The study highlights a strong association between elevated serum ferritin levels and acute myocardial infarction (AMI). A striking 63.8% of MI patients had serum ferritin levels ≥200 μg/L compared to only 18.2% in the non-MI group, and this difference was highly statistically significant (p < 0.0001). Ferritin, traditionally a marker of iron stores, also behaves as an acute-phase reactant and increases in response to inflammation and oxidative stress. In AMI, myocardial necrosis triggers a systemic inflammatory response, which can elevate serum ferritin levels irrespective of iron status. This dual role of ferritin—as a marker of both iron overload and inflammation—makes it particularly relevant in cardiovascular pathology. Supporting this observation, Rajapurkar et al15. reported that AMI patients had significantly higher median serum ferritin levels (220 µg/L) compared to controls (155 µg/L), and ferritin >200 µg/L was independently associated with MI (adjusted OR: 5.72). A meta-analysis by Wang et al15. found a consistent trend, indicating serum ferritin levels were significantly elevated in AMI across multiple studies (SMD: 0.78). The pathophysiological mechanisms proposed include ferritin’s role in catalysing the formation of reactive oxygen species (ROS) through Fenton reactions, contributing to lipid peroxidation, endothelial damage, and plaque instability—all critical events in atherosclerosis and MI.

 

In the present study, serum ferritin levels demonstrated significant positive correlations with established cardiac markers, underscoring its potential role as an acute-phase reactant in myocardial injury. Notably, serum ferritin showed a strong correlation with Troponin-I (r = 0.68, p < 0.0001), CK-MB (r = 0.72, p < 0.0001), and hs-CRP (r = 0.60, p < 0.0001), suggesting that elevated ferritin levels may reflect both the extent of myocardial necrosis and the accompanying inflammatory response. However, ferritin showed a weaker and statistically insignificant correlation with lactate dehydrogenase (LDH) (r = 0.64, p = 0.342), a non-specific marker of tissue injury. These findings are in line with previous studies, such as that by Aviram et al. (2008)16, which highlighted ferritin’s role in oxidative stress and cardiovascular risk due to its iron-mediated pro-oxidant properties.
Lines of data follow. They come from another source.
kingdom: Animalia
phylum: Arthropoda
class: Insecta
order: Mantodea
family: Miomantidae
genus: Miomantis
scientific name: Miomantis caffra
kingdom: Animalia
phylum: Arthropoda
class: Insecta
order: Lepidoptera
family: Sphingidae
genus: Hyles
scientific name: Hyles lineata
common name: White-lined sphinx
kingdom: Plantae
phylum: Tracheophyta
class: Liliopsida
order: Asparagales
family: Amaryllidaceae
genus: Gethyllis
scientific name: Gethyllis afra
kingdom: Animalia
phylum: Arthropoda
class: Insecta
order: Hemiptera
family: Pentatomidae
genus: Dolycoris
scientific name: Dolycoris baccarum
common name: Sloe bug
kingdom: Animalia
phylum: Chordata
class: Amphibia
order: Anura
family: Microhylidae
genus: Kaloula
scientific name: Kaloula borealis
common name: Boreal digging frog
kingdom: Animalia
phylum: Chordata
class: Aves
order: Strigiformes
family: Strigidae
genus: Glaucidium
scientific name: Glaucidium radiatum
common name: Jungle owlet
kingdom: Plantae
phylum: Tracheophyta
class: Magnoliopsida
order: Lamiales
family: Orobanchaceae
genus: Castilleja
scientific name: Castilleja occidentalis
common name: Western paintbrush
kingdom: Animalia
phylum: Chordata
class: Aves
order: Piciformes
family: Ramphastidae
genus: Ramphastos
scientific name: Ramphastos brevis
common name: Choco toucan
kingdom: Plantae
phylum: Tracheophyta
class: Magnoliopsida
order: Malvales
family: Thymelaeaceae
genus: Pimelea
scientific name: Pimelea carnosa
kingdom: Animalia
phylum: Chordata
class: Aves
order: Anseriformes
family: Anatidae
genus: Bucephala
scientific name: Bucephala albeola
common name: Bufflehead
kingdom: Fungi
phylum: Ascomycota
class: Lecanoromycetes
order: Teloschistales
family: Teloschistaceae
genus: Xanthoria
Overall, the significant associations between serum ferritin and key cardiac biomarkers support its potential utility as a prognostic indicator in acute myocardial infarction, reflecting both inflammation and myocardial damage.

CONCLUSION

In conclusion, this study demonstrates that serum ferritin levels are significantly elevated in patients with acute myocardial infarction compared to healthy controls. Serum ferritin showed strong positive correlations with established cardiac biomarkers such as Troponin-I, CK-MB, and hs-CRP, highlighting its role in the inflammatory and oxidative stress responses associated with myocardial injury. These findings suggest that serum ferritin may serve as a reliable adjunctive biomarker for the diagnosis and risk stratification of MI. Nonetheless, further large-scale studies are warranted to validate its clinical utility and establish standardized thresholds specific to acute coronary syndromes.